Données de travail —

------------------------------------

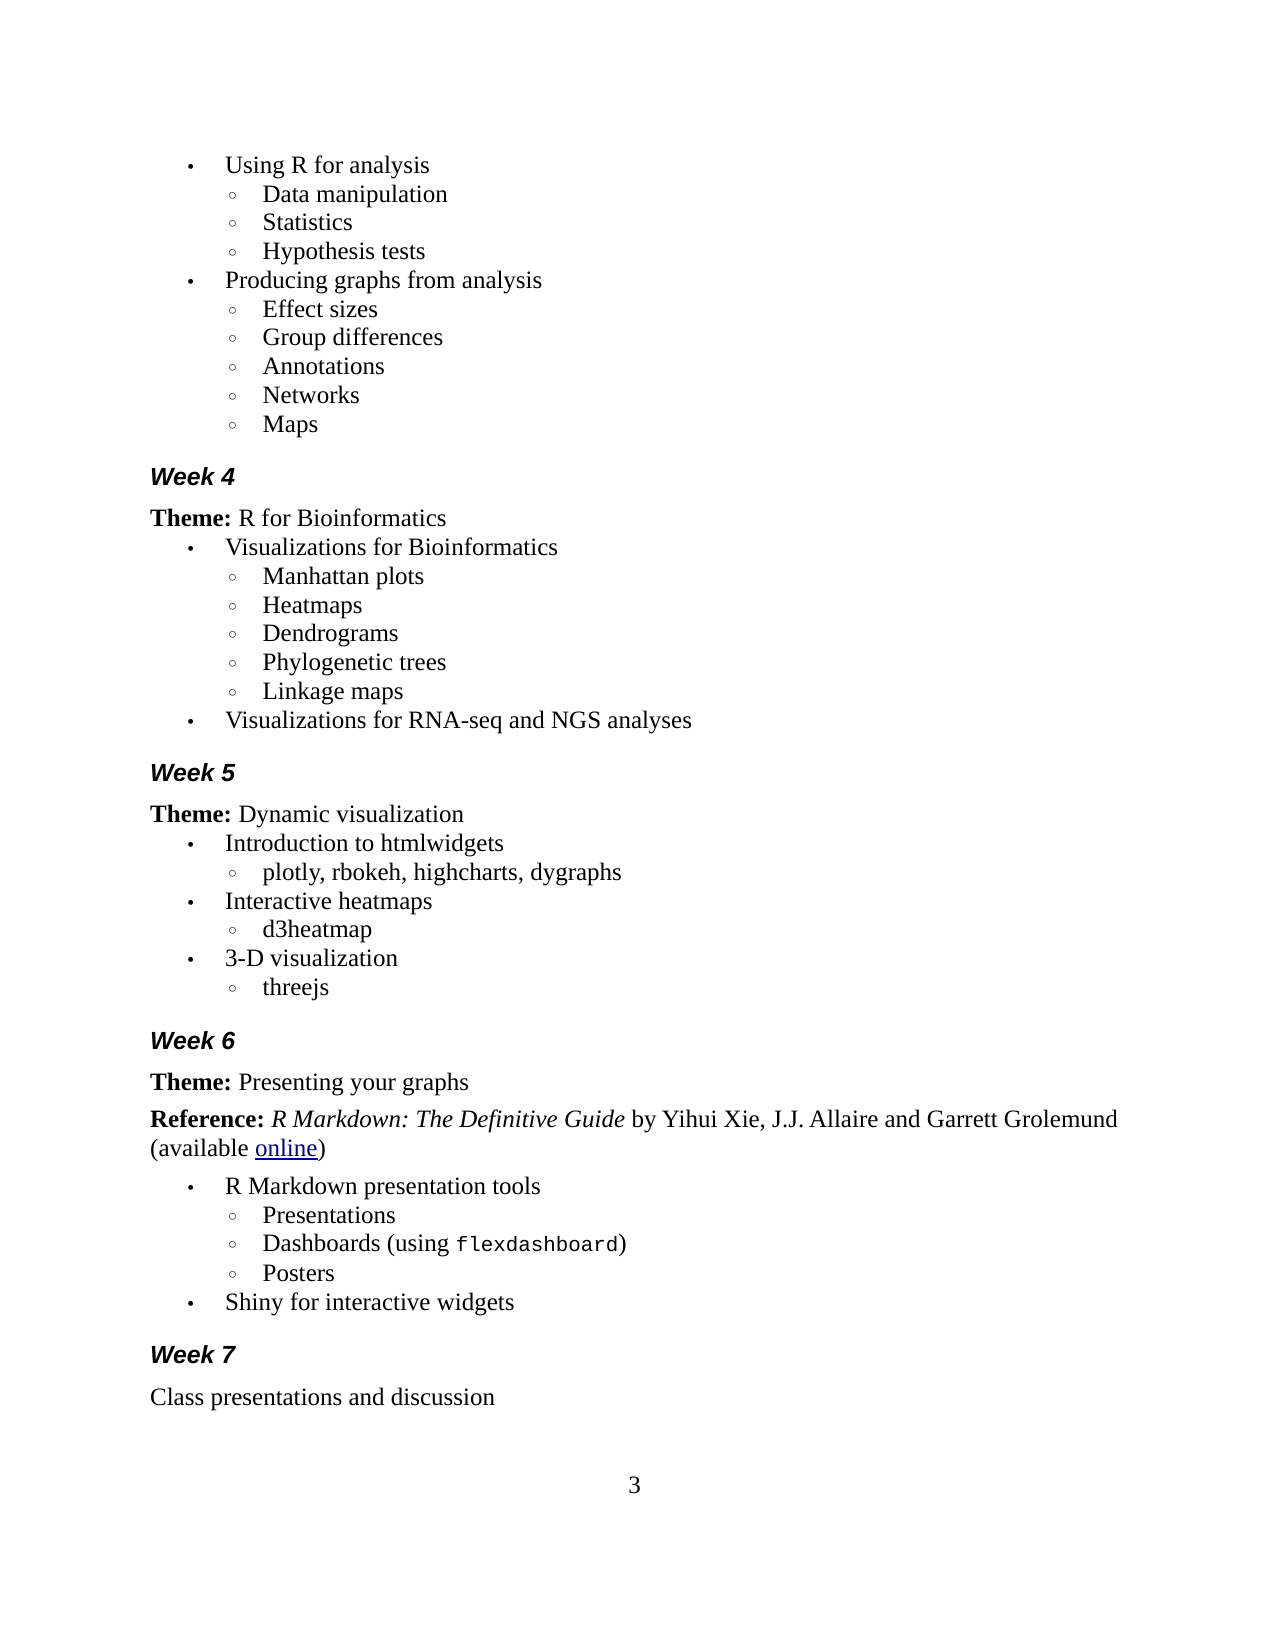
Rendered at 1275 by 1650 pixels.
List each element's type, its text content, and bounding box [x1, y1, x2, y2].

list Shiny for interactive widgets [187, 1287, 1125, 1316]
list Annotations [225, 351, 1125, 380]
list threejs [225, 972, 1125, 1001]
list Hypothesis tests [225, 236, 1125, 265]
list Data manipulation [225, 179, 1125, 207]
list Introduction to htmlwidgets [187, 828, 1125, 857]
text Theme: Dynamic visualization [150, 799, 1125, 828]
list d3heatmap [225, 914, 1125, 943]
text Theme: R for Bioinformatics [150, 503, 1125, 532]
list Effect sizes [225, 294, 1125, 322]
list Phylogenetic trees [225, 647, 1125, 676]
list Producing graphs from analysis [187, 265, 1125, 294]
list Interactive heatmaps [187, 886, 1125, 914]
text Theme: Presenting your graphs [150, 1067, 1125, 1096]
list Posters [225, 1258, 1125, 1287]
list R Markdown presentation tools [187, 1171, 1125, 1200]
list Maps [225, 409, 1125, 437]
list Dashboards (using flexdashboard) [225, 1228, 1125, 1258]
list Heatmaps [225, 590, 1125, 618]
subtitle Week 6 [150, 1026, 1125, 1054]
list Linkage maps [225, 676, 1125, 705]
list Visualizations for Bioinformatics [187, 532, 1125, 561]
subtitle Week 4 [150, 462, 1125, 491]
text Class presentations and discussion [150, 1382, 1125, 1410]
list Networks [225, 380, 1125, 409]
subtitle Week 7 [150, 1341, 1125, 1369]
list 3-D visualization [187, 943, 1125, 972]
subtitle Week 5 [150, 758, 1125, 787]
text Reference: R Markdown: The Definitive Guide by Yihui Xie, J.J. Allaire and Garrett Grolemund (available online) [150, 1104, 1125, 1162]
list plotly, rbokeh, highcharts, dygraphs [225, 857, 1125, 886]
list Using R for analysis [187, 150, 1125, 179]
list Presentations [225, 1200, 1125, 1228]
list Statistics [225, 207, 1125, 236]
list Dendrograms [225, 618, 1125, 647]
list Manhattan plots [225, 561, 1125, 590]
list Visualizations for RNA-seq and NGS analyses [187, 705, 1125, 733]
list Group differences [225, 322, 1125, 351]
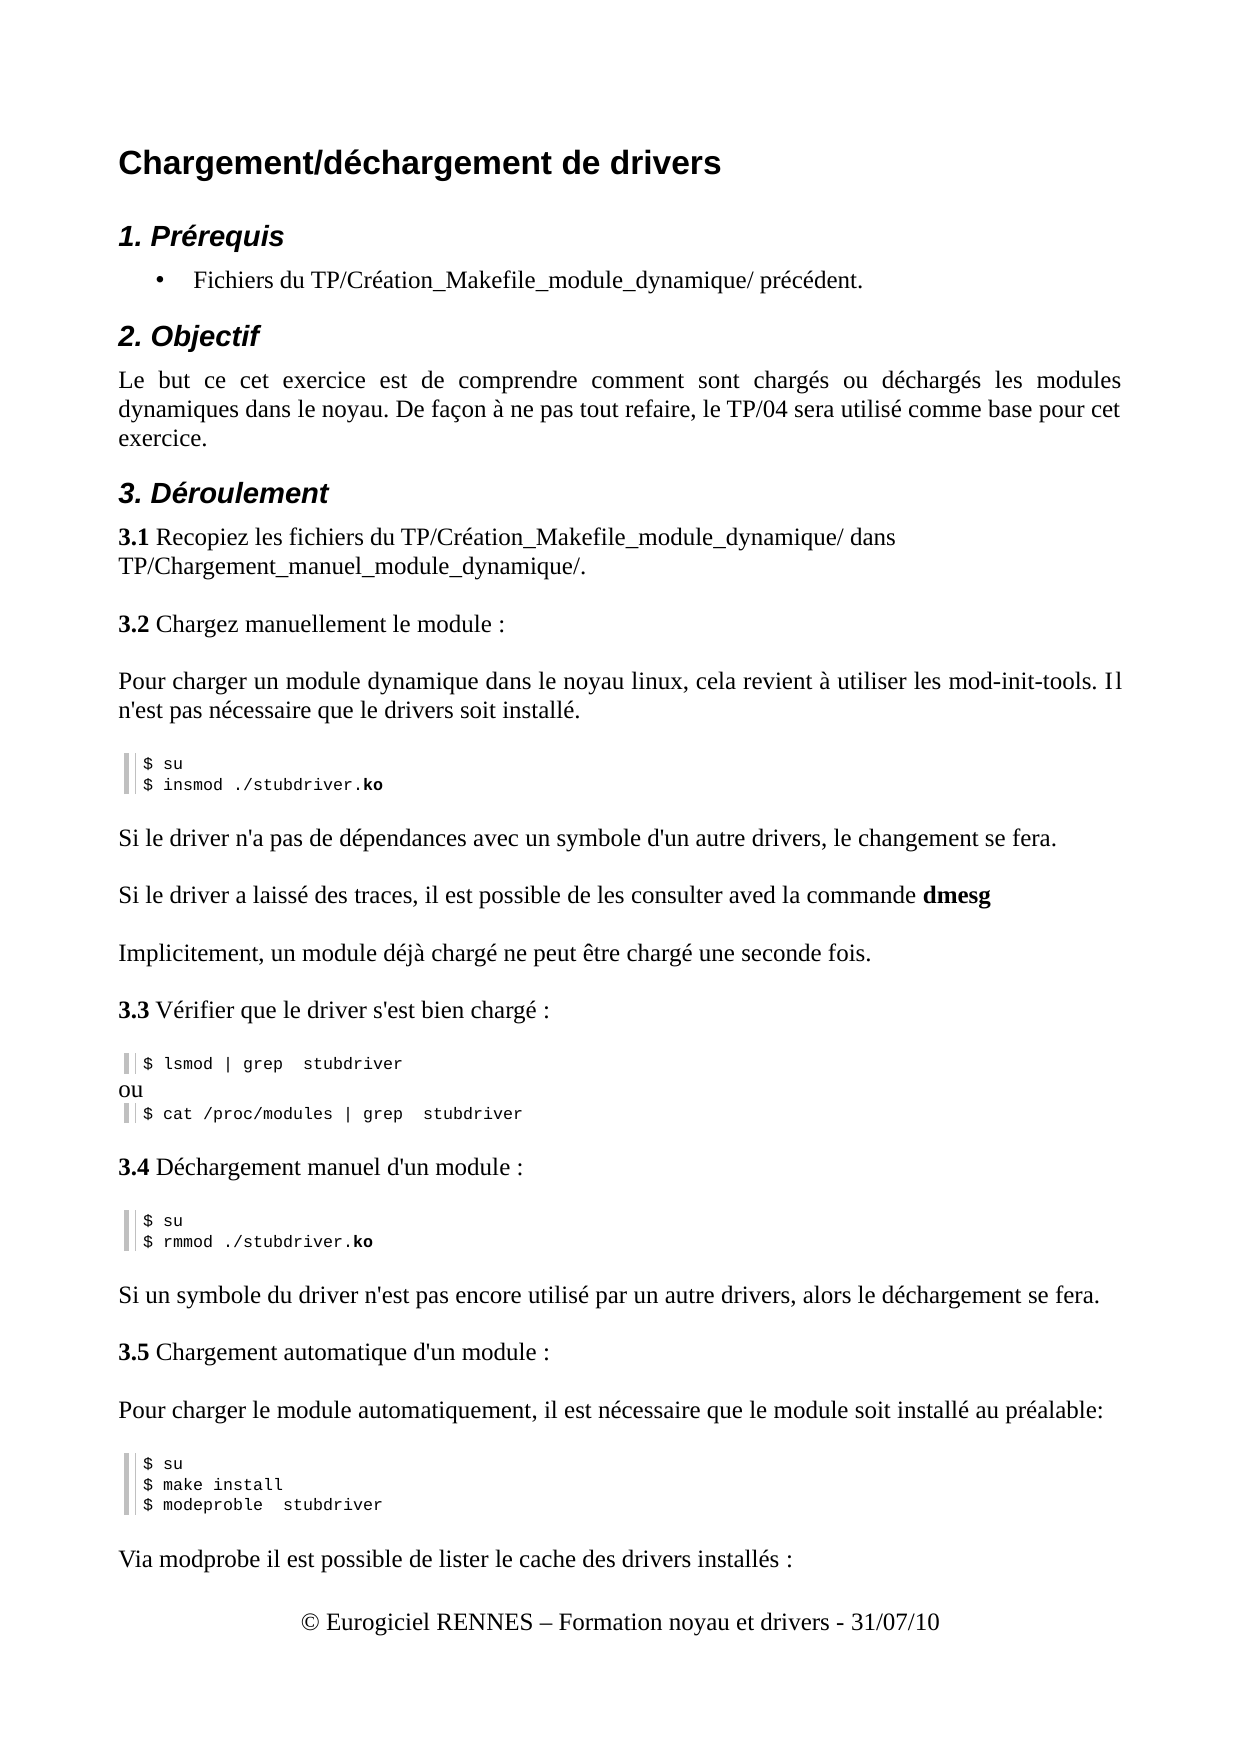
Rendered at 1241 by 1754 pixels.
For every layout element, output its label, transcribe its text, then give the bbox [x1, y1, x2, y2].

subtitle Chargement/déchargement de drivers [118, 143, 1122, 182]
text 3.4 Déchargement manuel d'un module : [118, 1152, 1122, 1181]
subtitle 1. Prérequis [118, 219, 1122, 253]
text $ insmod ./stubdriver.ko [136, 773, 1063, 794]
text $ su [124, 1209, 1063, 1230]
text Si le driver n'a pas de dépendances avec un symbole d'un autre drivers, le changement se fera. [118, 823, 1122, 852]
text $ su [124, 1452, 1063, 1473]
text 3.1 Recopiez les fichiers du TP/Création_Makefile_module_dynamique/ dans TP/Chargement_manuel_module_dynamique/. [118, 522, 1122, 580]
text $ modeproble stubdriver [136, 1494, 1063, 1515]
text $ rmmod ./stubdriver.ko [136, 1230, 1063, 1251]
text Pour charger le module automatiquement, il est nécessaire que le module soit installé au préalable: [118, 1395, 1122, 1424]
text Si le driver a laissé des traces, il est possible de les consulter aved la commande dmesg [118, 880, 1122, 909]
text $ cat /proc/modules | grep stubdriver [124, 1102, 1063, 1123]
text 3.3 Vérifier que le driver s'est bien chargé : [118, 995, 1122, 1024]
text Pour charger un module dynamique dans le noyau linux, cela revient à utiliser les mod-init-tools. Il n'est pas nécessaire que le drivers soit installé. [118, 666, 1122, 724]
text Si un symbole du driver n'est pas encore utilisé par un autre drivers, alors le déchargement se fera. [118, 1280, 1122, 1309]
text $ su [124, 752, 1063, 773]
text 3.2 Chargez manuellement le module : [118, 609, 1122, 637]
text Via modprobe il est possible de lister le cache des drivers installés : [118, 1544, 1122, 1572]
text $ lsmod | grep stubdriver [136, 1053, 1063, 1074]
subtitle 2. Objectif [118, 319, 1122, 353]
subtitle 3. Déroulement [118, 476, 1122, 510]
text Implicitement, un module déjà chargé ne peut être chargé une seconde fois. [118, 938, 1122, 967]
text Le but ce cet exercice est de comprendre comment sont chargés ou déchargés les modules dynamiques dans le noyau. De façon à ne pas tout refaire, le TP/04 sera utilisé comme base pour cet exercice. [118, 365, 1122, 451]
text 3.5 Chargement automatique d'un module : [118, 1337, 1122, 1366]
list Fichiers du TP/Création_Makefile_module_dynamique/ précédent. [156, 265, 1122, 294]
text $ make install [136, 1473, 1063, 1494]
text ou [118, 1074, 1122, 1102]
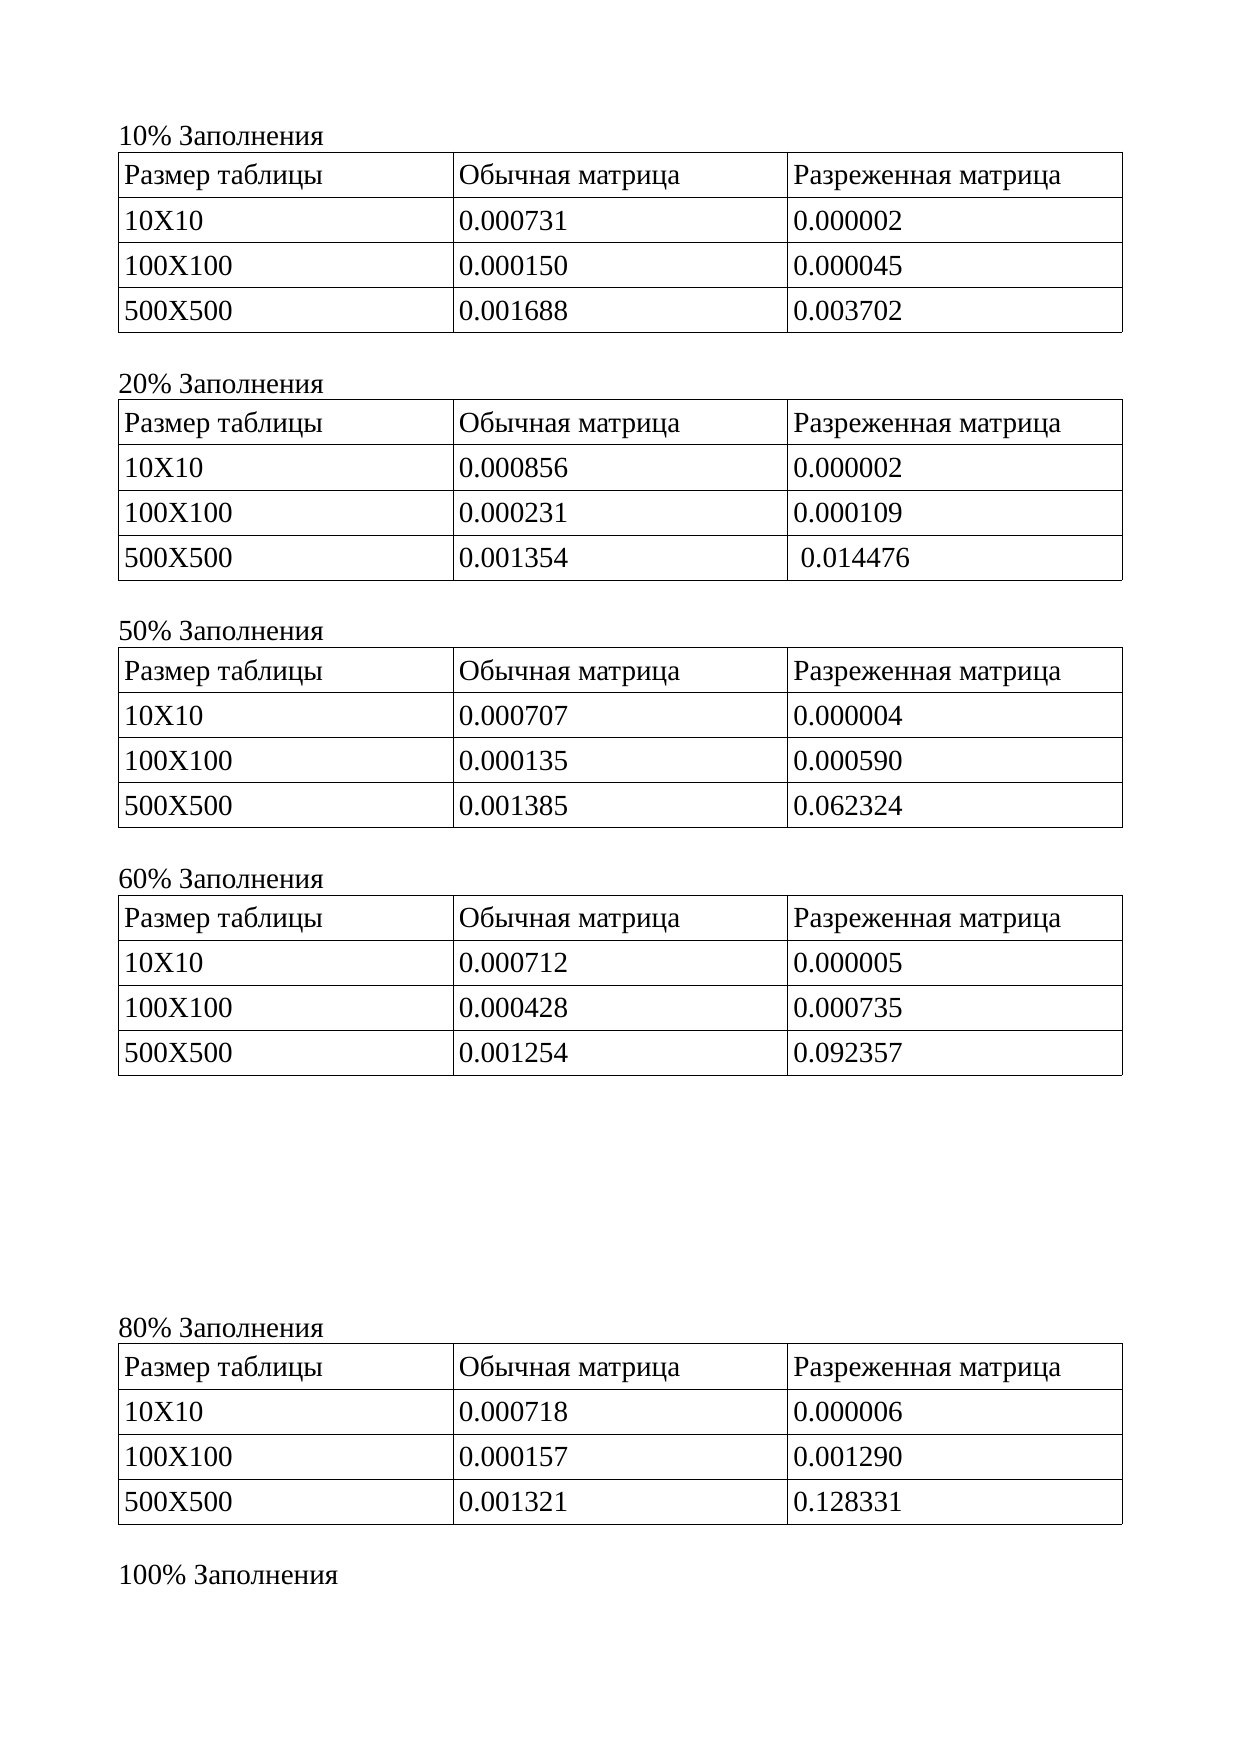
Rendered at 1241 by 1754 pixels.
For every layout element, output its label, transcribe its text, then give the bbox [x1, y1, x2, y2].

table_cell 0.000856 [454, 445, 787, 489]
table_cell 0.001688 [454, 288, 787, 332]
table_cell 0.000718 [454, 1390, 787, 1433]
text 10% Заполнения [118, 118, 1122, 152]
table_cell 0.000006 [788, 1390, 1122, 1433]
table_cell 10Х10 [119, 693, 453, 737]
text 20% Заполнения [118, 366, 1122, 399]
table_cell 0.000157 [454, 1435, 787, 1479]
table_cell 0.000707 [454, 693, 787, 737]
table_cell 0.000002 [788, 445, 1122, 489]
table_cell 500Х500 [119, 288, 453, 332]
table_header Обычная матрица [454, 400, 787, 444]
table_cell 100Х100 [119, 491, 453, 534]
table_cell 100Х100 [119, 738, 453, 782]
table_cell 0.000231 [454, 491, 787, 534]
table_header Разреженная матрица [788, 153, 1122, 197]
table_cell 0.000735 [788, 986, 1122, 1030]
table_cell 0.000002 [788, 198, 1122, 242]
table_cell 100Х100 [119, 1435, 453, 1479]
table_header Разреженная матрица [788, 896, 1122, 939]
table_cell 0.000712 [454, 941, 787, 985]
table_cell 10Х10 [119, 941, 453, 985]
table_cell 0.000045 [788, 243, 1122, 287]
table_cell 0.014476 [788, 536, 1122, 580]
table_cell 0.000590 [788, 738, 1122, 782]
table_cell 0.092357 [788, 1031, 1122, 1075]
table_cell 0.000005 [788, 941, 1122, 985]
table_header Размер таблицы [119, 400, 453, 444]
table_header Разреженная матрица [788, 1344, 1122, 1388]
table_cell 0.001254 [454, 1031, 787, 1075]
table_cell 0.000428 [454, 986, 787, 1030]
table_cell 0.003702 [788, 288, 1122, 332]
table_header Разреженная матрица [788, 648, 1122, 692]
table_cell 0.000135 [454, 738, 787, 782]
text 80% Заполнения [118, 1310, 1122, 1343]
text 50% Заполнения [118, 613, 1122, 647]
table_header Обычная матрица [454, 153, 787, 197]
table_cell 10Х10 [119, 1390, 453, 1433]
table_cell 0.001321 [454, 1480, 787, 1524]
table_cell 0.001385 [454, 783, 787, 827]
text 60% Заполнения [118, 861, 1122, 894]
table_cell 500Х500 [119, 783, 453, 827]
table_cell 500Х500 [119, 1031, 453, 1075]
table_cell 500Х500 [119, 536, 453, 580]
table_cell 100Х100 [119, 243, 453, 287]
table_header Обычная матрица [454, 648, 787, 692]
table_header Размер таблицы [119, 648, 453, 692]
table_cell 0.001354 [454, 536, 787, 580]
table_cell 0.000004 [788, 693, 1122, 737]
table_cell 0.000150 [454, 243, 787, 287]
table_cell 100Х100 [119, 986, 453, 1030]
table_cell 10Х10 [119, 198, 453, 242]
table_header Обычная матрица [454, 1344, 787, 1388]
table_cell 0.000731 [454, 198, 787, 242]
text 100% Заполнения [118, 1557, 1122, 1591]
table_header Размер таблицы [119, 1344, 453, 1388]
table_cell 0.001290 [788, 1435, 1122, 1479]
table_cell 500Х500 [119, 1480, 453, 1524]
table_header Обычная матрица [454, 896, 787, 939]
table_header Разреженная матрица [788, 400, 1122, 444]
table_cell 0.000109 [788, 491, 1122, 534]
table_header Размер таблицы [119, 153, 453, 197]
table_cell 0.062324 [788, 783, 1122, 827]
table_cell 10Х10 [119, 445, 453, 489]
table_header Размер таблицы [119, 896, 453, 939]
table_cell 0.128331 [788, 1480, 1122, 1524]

------------------------------------

Énoncé du problème —
Recopiez à l'identique les lignes des données, depuis celle qui contient « list Shiny for » jusqu'à celle qui contient « subtitle Week 5 [150, 758, 1125, 787] », ces deux lignes comprises.

Solution proposée —
list Shiny for interactive widgets [187, 1287, 1125, 1316]
list Annotations [225, 351, 1125, 380]
list threejs [225, 972, 1125, 1001]
list Hypothesis tests [225, 236, 1125, 265]
list Data manipulation [225, 179, 1125, 207]
list Introduction to htmlwidgets [187, 828, 1125, 857]
text Theme: Dynamic visualization [150, 799, 1125, 828]
list d3heatmap [225, 914, 1125, 943]
text Theme: R for Bioinformatics [150, 503, 1125, 532]
list Effect sizes [225, 294, 1125, 322]
list Phylogenetic trees [225, 647, 1125, 676]
list Producing graphs from analysis [187, 265, 1125, 294]
list Interactive heatmaps [187, 886, 1125, 914]
text Theme: Presenting your graphs [150, 1067, 1125, 1096]
list Posters [225, 1258, 1125, 1287]
list R Markdown presentation tools [187, 1171, 1125, 1200]
list Maps [225, 409, 1125, 437]
list Dashboards (using flexdashboard) [225, 1228, 1125, 1258]
list Heatmaps [225, 590, 1125, 618]
subtitle Week 6 [150, 1026, 1125, 1054]
list Linkage maps [225, 676, 1125, 705]
list Visualizations for Bioinformatics [187, 532, 1125, 561]
subtitle Week 4 [150, 462, 1125, 491]
text Class presentations and discussion [150, 1382, 1125, 1410]
list Networks [225, 380, 1125, 409]
subtitle Week 7 [150, 1341, 1125, 1369]
list 3-D visualization [187, 943, 1125, 972]
subtitle Week 5 [150, 758, 1125, 787]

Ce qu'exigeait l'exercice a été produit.